Arrivée en Belgique et scolarité
Dossier FFL : Léon affirme être arrivé en Belgique en 1919, avoir fait sa scolarité au lycée Maurichard de Bruxelles, puis étudié à Liège.
Dossier de naturalisation : Ces détails sont absents, et il ne fait mention que d’un passage en 1921 en France.
Les éléments sur ses études semblent flous ou enjolivés, servant peut-être à démontrer un parcours scolaire et professionnel honorable.
Langue parlée
Dans son dossier FFL, Léon déclare ne parler que « peu le russe ».
Cet aveu peut sembler étonnant pour un homme né à Pskov et élevé en Russie jusqu’à son adolescence. Cela pourrait s’expliquer par une volonté de minimiser son lien avec la Russie, ou par une réelle perte de langue au fil des années.
7. Relation avec sa famille en Russie
Dossier de naturalisation : Léon affirme n'avoir eu aucun contact avec sa famille pendant son service dans la Légion étrangère (1934-1939).

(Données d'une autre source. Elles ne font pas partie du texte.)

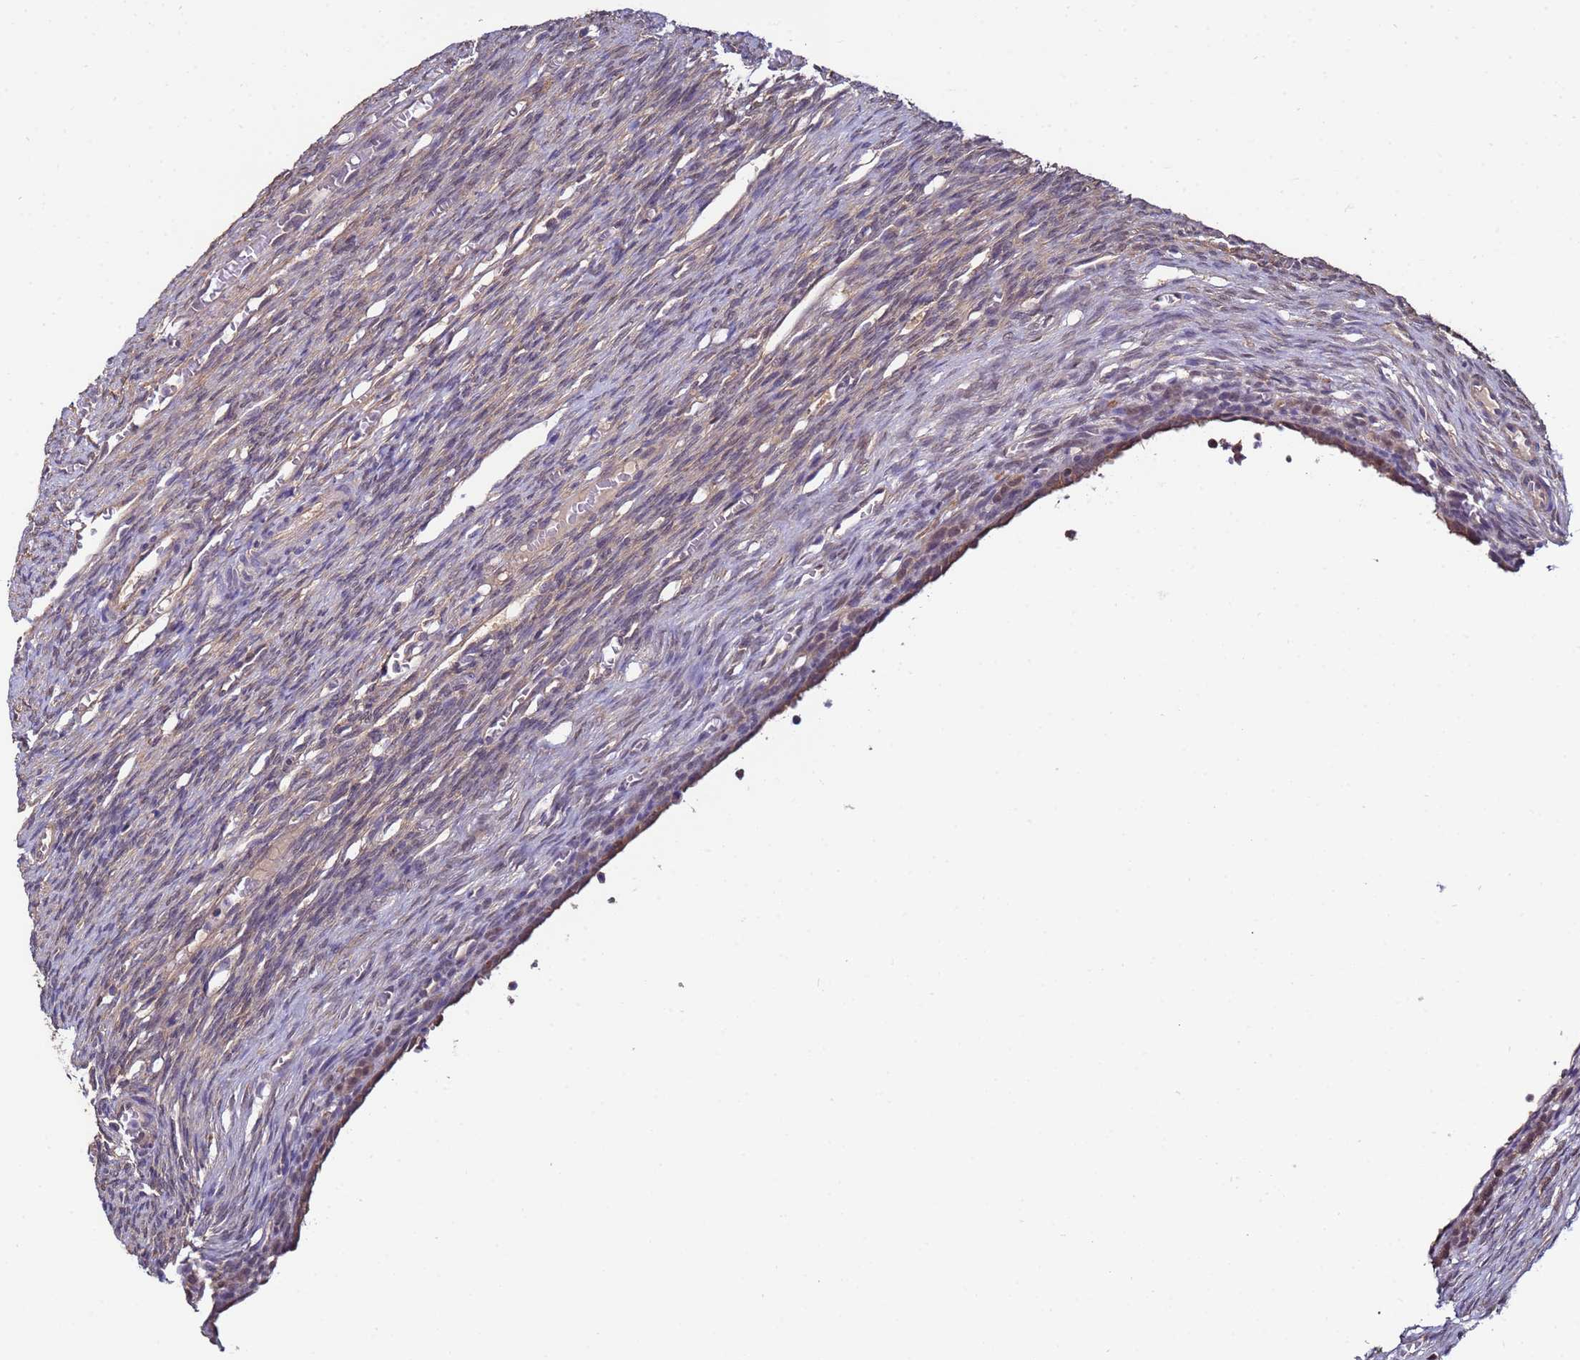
{"staining": {"intensity": "weak", "quantity": "25%-75%", "location": "cytoplasmic/membranous"}, "tissue": "ovary", "cell_type": "Ovarian stroma cells", "image_type": "normal", "snomed": [{"axis": "morphology", "description": "Normal tissue, NOS"}, {"axis": "topography", "description": "Ovary"}], "caption": "A high-resolution histopathology image shows IHC staining of benign ovary, which reveals weak cytoplasmic/membranous positivity in about 25%-75% of ovarian stroma cells. (DAB IHC, brown staining for protein, blue staining for nuclei).", "gene": "NAXE", "patient": {"sex": "female", "age": 27}}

Pourtant, au moins jusqu'en 1933, il semble bien informé : il connaît le sort de ses frères Grigori et Salomon, déportés en Sibérie.
Ce paradoxe soulève des interrogations : soit Léon minimisait ses liens pour des raisons personnelles ou administratives, soit il avait des contacts informels, non documentés.
Ces contradictions donnent l’image d’un homme cherchant à recomposer son passé selon les circonstances, ce qui peut expliquer des jugements contrastés à son égard.
Son engagement dans la Légion étrangère et les FFL atteste d’une volonté d’intégration et d’un loyalisme affirmé, mais certains éléments laissent penser à une opportunité saisie pour fuir des difficultés financières ou identitaires.
Les divergences sur l’identité de sa mère, sa religion, et le statut de ses parents traduisent peut-être un besoin de s’adapter aux attentes administratives ou sociales de chaque époque.
Mme Ginvert n’a pas tort de ressentir un décalage : Léon Oudem semble avoir jonglé entre des vérités partielles, façonnant une version de lui-même qui correspondait tantôt à des exigences personnelles, tantôt aux nécessités de survie.